A twitching, blinded world fearfully surrenders to night as I curl myself into a ashen, crumbling wreck of a building. What they called "Lady Liberty", a crumbling figure of metal, stays upright in a sparkling field of water. She seems to comfort a gentler, more childish world. She will stay awake and watch for that awful demon we fear.


Part 3:

A year is 365 lives of the sun. 365 times I've been blessed to watch the sun extend ghostly limbs towards a frail world as they both descend into darkness.

Food is swift to find as life has been swift to die. A boundless amount of preserved, genetically engineered food lasts even longer when there are few left to eat it. As the sun submits to night in the late evening, there are no more eyes in the shadows. The city is essentially a graveyard.

Sometimes I spend an amaranthine amount of time in the now starlit night speaking. Perhaps I speak to Lady Liberty. Sound is so alien to hear. Even my voice carries the distinct ring of a fading echo from miles away.

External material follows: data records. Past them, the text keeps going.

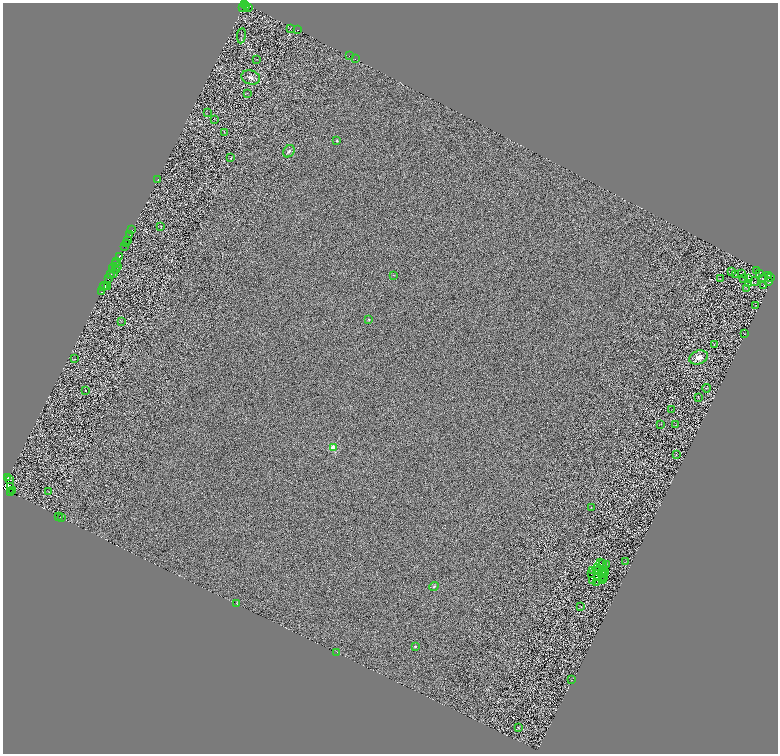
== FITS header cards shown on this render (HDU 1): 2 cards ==
NAXIS1  =                 1551
NAXIS2  =                 1503

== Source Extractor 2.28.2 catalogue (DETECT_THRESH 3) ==
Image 1551 x 1503 px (HDU 1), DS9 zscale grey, zoomed out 1/2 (1 PNG px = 2 x 2 image px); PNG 780 x 756 px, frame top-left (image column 2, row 1502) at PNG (3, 3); each listed source drawn as its Kron ellipse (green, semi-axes under 4 px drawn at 4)
Background 0.511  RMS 2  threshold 6.15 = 3 sigma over >= 5 px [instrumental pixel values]
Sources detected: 171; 68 cannot appear on this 1/2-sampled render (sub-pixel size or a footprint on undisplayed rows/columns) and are neither listed nor drawn; the other 103 listed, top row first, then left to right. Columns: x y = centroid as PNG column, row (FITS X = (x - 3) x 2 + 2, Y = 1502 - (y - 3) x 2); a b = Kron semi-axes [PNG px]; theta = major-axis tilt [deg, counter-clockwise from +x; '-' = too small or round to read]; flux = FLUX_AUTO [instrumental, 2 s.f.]
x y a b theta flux
245 3 2 2 - 1600
246 6 3 2 - 1600
249 7 2 2 - 2200
243 8 2 1 - 1100
290 29 2 1 - 110
297 30 3 1 - 2000
241 36 7 2 83 360
349 56 2 1 - 3700
256 59 3 1 - 140
355 59 2 1 - 690
251 77 9 7 -19 2000
248 93 2 1 - 89
207 113 2 1 - 73
214 119 2 1 - 110
224 133 4 2 - 160
337 141 3 2 - 450
289 151 7 5 55 1100
231 158 2 1 - 110
158 179 2 2 - 120
161 226 3 1 - 100
132 230 2 1 - 230
130 235 2 1 - 36
127 240 3 2 - 4500
126 244 4 2 - 3300
125 246 3 1 - 1000
119 256 2 2 - 1200
117 261 2 1 - 2100
116 264 2 1 - 120
117 267 3 1 - 1600
113 269 2 1 - 9300
116 270 2 1 - 280
756 270 2 1 - 100
731 271 3 1 - 85
741 273 2 1 - 94
760 273 3 1 - 76
114 274 2 1 - 840
736 274 2 1 - 120
111 275 3 2 - 1500
393 275 3 2 - 240
769 275 3 1 - 68
720 278 2 1 - 89
749 278 2 1 - 140
762 278 2 1 - 93
771 278 2 1 - 270
108 279 2 1 - 3000
744 279 2 1 - 110
755 282 5 2 - 270
769 282 3 1 - 140
749 283 2 1 - 110
105 285 3 1 - 4700
107 286 2 1 - 480
764 286 2 1 - 130
104 287 2 1 - 4800
747 288 2 1 - 97
101 292 2 2 - 730
756 305 2 1 - 110
369 319 3 3 - 350
121 322 2 1 - 88
744 334 2 1 - 100
714 345 3 1 - 150
698 357 9 6 23 4400
74 359 3 1 - 120
707 388 4 1 - 180
86 390 2 2 - 2800
698 397 3 1 - 110
671 410 2 1 - 93
661 424 3 2 - 160
676 425 3 2 - 120
334 448 3 3 - 15000
676 455 3 2 - 120
8 478 3 2 - 6200
9 480 2 1 - 1100
11 487 2 1 - 970
12 490 2 1 - 410
11 492 2 1 - 680
49 492 2 1 - 84
591 507 2 1 - 190
58 516 3 2 - 400
62 518 2 2 - 3300
625 562 2 1 - 110
600 563 3 1 - 76
603 563 3 1 - 390
606 565 4 1 - 110
598 568 4 1 - 13
592 570 2 1 - 200
597 571 2 1 - 100
592 573 3 2 - 64
605 573 2 1 - 48
601 574 2 1 - 140
604 574 2 1 - 77
605 577 2 1 - 130
597 578 3 1 - 60
604 579 2 1 - 55
592 580 3 2 - 250
602 580 3 1 - 74
597 582 2 1 - 140
434 586 5 3 - 660
237 603 2 1 - 100
581 607 3 1 - 130
415 646 2 2 - 800
337 652 2 1 - 66
571 680 3 2 - 140
518 727 3 2 - 230
At the frame edge (FLAGS 8, measured only in part): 1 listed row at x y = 245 3
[68 sub-pixel or undisplayed-footprint detections neither listed nor drawn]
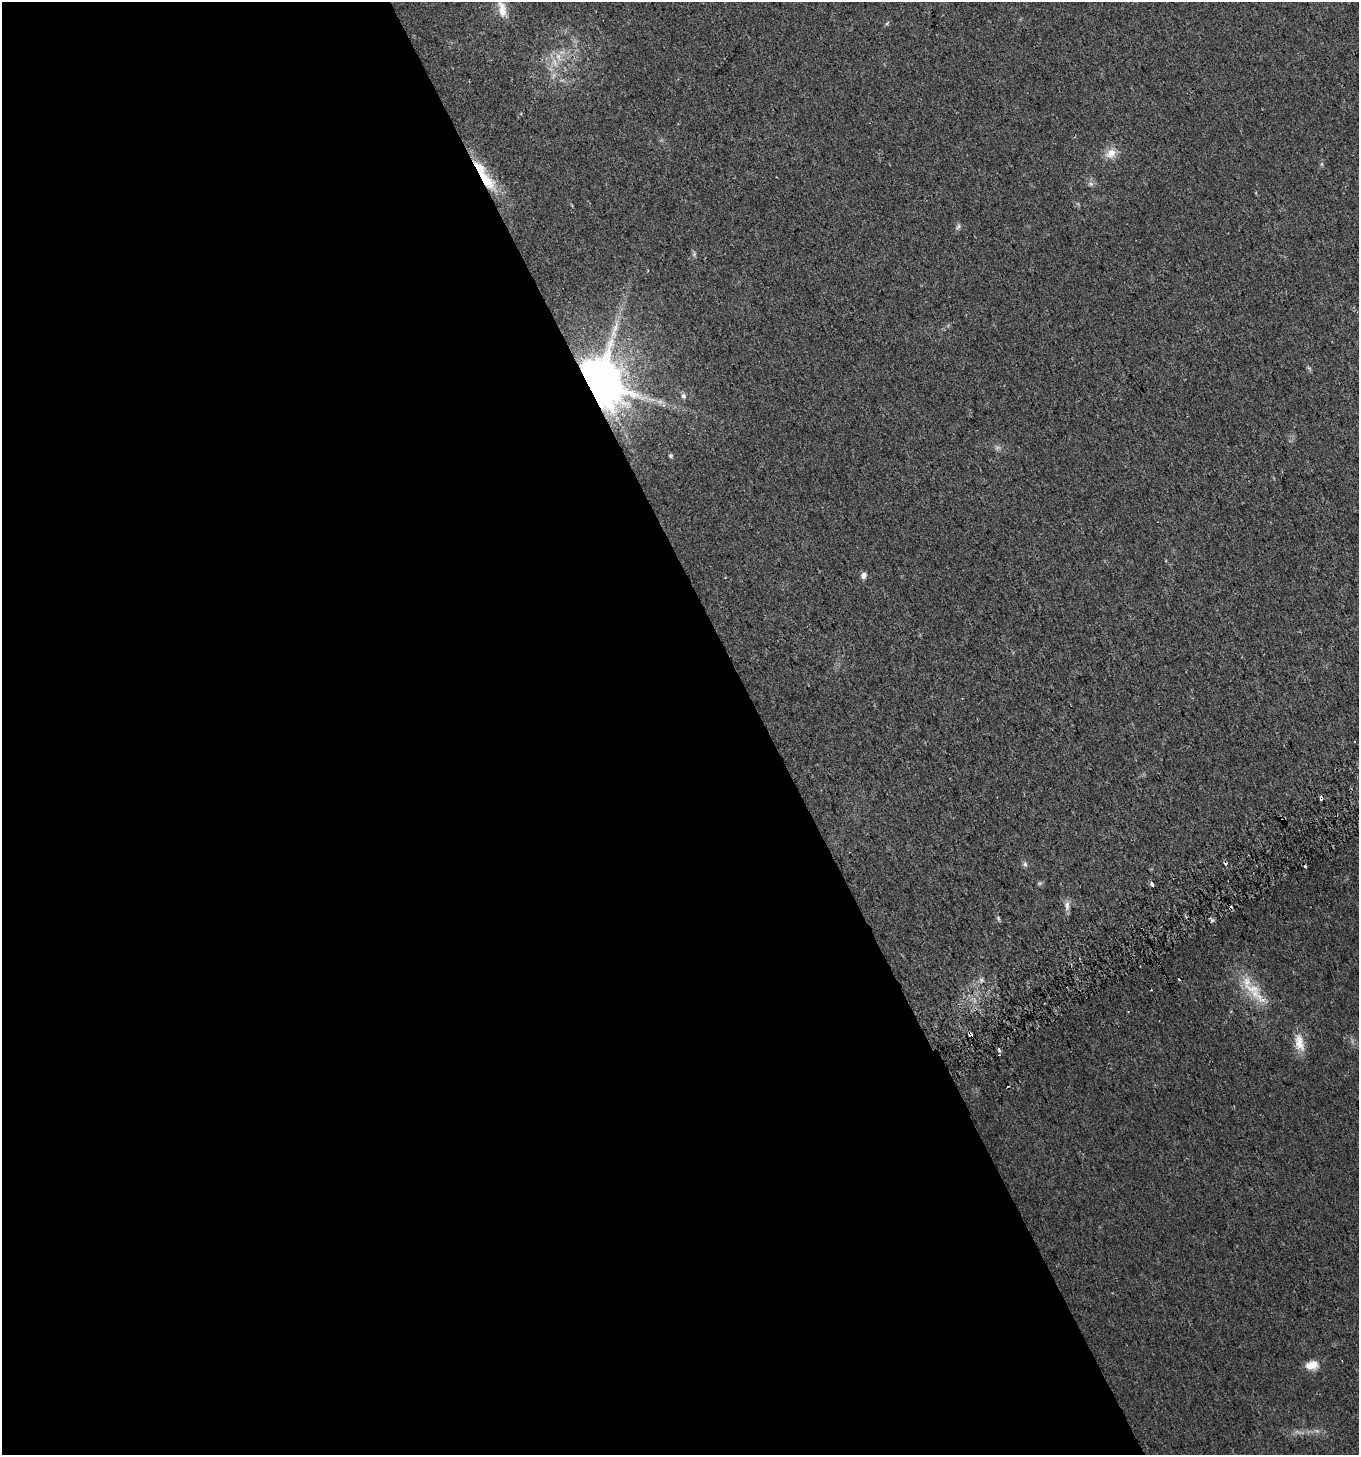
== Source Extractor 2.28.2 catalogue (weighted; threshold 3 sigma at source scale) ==
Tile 9 of 4 x 4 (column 1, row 3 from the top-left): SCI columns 185-1541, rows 1482-2934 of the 5736 x 5871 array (HDU 1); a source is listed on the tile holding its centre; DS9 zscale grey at full resolution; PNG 1361 x 1457 px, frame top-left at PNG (2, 2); no overlay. Shown black and unused: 56% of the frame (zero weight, under 2 of 3 exposures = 2% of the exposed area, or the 3 px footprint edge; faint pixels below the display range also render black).
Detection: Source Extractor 2.28.2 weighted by HDU 2 'WHT'; one run over the whole footprint, this tile lists its part. Background 0.0479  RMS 0.0082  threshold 0.0368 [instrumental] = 3 sigma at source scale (4.5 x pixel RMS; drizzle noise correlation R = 1.50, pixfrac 1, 0.0396/0.0396 arcsec/px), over >= 5 px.
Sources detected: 39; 6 too faint to see at this stretch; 5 cosmic-ray / hot-pixel residue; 1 long thin detection or spike segment (spike, bleed or trail) — not listed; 2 inside a brighter listed object's ellipse — not listed separately; the other 25 listed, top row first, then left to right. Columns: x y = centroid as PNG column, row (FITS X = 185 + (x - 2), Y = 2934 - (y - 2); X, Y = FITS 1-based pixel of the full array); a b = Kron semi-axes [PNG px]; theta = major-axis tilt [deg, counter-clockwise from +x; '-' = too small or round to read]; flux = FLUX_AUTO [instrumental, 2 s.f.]
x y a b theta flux
502 9 24 10 -78 11
887 23 7 4 45 1.1
555 63 13 7 -72 6.2
1111 153 16 12 27 9.1
485 178 43 14 -51 33
1091 184 7 5 -44 1.9
694 254 5 5 - 1.4
1309 368 7 4 -34 1.2
598 382 13 11 -52 4300
684 396 8 7 - 2.3
671 456 5 4 - 1.6
863 575 8 7 - 3
1321 798 5 3 - 6.7
1025 864 8 6 -90 1.9
1305 866 3 3 - 4
1040 883 7 4 1 1.2
1152 884 4 3 - 11
1067 906 14 6 88 4.1
998 918 6 5 - 1.2
981 980 7 5 -48 1.9
1252 988 33 15 -27 23
970 1035 4 3 - 25
1299 1042 25 12 -79 12
999 1049 3 3 - 2.4
1312 1365 14 9 10 11
Overlapping masked pixels (flux is a lower limit): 4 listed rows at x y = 485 178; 598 382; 1321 798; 970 1035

I wake to a blistering heat. A year ago there were voices whispering, but the owners of them have been long silent. I despise sitting here uselessly, waiting for death. How strange to demand what I once hated.

Pulling myself up, to the screaming protest of my overworked limbs, I glance at Lady Liberty. I never looked at her in the daylight before.

Soon I am beside her. Her colossal height seems to mock my insignificance. So I climb her rickety sides.

And as I fall, I wonder why anyone ever hated death enough to kill it. Humanity was always a doomed race. Humanity was definitely, definitely not meant to be immortal. The next race of our kind? It will be the same.